_TASK OBJECTIVE_:
The output must match the entries below exactly.

_EXTRACTED ENTRIES_:
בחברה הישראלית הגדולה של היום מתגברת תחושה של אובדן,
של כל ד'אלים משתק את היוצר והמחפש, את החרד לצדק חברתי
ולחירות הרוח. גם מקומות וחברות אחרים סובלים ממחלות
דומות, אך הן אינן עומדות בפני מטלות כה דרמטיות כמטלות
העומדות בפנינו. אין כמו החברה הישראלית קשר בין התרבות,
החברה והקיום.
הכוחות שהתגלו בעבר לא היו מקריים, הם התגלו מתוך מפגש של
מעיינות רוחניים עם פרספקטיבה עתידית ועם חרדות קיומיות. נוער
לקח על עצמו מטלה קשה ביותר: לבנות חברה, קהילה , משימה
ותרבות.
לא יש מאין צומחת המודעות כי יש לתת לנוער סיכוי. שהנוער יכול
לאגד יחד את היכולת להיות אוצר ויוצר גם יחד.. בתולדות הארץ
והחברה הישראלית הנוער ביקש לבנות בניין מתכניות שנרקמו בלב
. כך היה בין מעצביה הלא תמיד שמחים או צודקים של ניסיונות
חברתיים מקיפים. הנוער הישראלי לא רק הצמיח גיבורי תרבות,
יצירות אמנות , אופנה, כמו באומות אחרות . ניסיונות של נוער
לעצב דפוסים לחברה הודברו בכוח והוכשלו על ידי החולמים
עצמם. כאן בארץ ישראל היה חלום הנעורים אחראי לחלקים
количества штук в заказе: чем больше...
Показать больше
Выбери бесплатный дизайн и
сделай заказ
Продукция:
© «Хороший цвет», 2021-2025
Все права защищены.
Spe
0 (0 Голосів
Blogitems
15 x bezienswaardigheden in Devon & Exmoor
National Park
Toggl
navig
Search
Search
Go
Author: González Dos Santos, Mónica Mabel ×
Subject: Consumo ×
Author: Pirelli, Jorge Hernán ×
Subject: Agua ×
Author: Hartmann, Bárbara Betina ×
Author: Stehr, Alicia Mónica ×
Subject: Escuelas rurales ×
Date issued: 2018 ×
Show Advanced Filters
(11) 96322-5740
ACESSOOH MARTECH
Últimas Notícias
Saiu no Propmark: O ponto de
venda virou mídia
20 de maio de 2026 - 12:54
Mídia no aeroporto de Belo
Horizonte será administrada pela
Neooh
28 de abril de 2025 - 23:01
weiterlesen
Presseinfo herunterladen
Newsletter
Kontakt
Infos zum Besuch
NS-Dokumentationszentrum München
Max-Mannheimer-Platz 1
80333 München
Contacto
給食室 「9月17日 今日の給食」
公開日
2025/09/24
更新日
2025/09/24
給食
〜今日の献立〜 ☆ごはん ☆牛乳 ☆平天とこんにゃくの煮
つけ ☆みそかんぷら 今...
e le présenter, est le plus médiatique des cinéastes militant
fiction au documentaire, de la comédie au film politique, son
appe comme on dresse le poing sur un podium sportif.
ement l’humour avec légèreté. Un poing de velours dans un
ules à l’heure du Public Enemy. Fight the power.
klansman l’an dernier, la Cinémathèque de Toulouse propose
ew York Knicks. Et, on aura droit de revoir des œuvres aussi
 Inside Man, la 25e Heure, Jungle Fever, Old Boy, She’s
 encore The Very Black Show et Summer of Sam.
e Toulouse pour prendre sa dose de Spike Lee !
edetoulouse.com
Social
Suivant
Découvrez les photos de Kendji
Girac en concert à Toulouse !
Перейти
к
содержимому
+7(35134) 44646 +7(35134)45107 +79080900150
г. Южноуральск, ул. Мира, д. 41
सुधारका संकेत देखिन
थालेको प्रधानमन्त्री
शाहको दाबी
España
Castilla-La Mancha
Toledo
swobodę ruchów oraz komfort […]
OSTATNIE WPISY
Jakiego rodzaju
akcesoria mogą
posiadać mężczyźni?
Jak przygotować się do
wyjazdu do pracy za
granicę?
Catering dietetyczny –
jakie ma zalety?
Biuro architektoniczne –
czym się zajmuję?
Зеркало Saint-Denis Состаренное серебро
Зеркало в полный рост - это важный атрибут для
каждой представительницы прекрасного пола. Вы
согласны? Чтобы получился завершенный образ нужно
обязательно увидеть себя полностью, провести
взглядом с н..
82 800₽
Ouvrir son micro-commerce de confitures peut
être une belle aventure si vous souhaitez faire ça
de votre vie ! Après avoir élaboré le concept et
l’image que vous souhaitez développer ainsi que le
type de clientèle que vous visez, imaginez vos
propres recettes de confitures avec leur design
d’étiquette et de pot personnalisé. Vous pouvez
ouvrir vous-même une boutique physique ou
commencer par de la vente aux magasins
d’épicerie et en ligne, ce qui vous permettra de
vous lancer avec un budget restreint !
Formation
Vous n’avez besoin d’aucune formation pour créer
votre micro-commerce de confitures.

_FINAL ANSWER_:
בחברה הישראלית הגדולה של היום מתגברת תחושה של אובדן,
של כל ד'אלים משתק את היוצר והמחפש, את החרד לצדק חברתי
ולחירות הרוח. גם מקומות וחברות אחרים סובלים ממחלות
דומות, אך הן אינן עומדות בפני מטלות כה דרמטיות כמטלות
העומדות בפנינו. אין כמו החברה הישראלית קשר בין התרבות,
החברה והקיום.
הכוחות שהתגלו בעבר לא היו מקריים, הם התגלו מתוך מפגש של
מעיינות רוחניים עם פרספקטיבה עתידית ועם חרדות קיומיות. נוער
לקח על עצמו מטלה קשה ביותר: לבנות חברה, קהילה , משימה
ותרבות.
לא יש מאין צומחת המודעות כי יש לתת לנוער סיכוי. שהנוער יכול
לאגד יחד את היכולת להיות אוצר ויוצר גם יחד.. בתולדות הארץ
והחברה הישראלית הנוער ביקש לבנות בניין מתכניות שנרקמו בלב
. כך היה בין מעצביה הלא תמיד שמחים או צודקים של ניסיונות
חברתיים מקיפים. הנוער הישראלי לא רק הצמיח גיבורי תרבות,
יצירות אמנות , אופנה, כמו באומות אחרות . ניסיונות של נוער
לעצב דפוסים לחברה הודברו בכוח והוכשלו על ידי החולמים
עצמם. כאן בארץ ישראל היה חלום הנעורים אחראי לחלקים
количества штук в заказе: чем больше...
Показать больше
Выбери бесплатный дизайн и
сделай заказ
Продукция:
© «Хороший цвет», 2021-2025
Все права защищены.
Spe
0 (0 Голосів
Blogitems
15 x bezienswaardigheden in Devon & Exmoor
National Park
Toggl
navig
Search
Search
Go
Author: González Dos Santos, Mónica Mabel ×
Subject: Consumo ×
Author: Pirelli, Jorge Hernán ×
Subject: Agua ×
Author: Hartmann, Bárbara Betina ×
Author: Stehr, Alicia Mónica ×
Subject: Escuelas rurales ×
Date issued: 2018 ×
Show Advanced Filters
(11) 96322-5740
ACESSOOH MARTECH
Últimas Notícias
Saiu no Propmark: O ponto de
venda virou mídia
20 de maio de 2026 - 12:54
Mídia no aeroporto de Belo
Horizonte será administrada pela
Neooh
28 de abril de 2025 - 23:01
weiterlesen
Presseinfo herunterladen
Newsletter
Kontakt
Infos zum Besuch
NS-Dokumentationszentrum München
Max-Mannheimer-Platz 1
80333 München
Contacto
給食室 「9月17日 今日の給食」
公開日
2025/09/24
更新日
2025/09/24
給食
〜今日の献立〜 ☆ごはん ☆牛乳 ☆平天とこんにゃくの煮
つけ ☆みそかんぷら 今...
e le présenter, est le plus médiatique des cinéastes militant
fiction au documentaire, de la comédie au film politique, son
appe comme on dresse le poing sur un podium sportif.
ement l’humour avec légèreté. Un poing de velours dans un
ules à l’heure du Public Enemy. Fight the power.
klansman l’an dernier, la Cinémathèque de Toulouse propose
ew York Knicks. Et, on aura droit de revoir des œuvres aussi
 Inside Man, la 25e Heure, Jungle Fever, Old Boy, She’s
 encore The Very Black Show et Summer of Sam.
e Toulouse pour prendre sa dose de Spike Lee !
edetoulouse.com
Social
Suivant
Découvrez les photos de Kendji
Girac en concert à Toulouse !
Перейти
к
содержимому
+7(35134) 44646 +7(35134)45107 +79080900150
г. Южноуральск, ул. Мира, д. 41
सुधारका संकेत देखिन
थालेको प्रधानमन्त्री
शाहको दाबी
España
Castilla-La Mancha
Toledo
swobodę ruchów oraz komfort […]
OSTATNIE WPISY
Jakiego rodzaju
akcesoria mogą
posiadać mężczyźni?
Jak przygotować się do
wyjazdu do pracy za
granicę?
Catering dietetyczny –
jakie ma zalety?
Biuro architektoniczne –
czym się zajmuję?
Зеркало Saint-Denis Состаренное серебро
Зеркало в полный рост - это важный атрибут для
каждой представительницы прекрасного пола. Вы
согласны? Чтобы получился завершенный образ нужно
обязательно увидеть себя полностью, провести
взглядом с н..
82 800₽
Ouvrir son micro-commerce de confitures peut
être une belle aventure si vous souhaitez faire ça
de votre vie ! Après avoir élaboré le concept et
l’image que vous souhaitez développer ainsi que le
type de clientèle que vous visez, imaginez vos
propres recettes de confitures avec leur design
d’étiquette et de pot personnalisé. Vous pouvez
ouvrir vous-même une boutique physique ou
commencer par de la vente aux magasins
d’épicerie et en ligne, ce qui vous permettra de
vous lancer avec un budget restreint !
Formation
Vous n’avez besoin d’aucune formation pour créer
votre micro-commerce de confitures.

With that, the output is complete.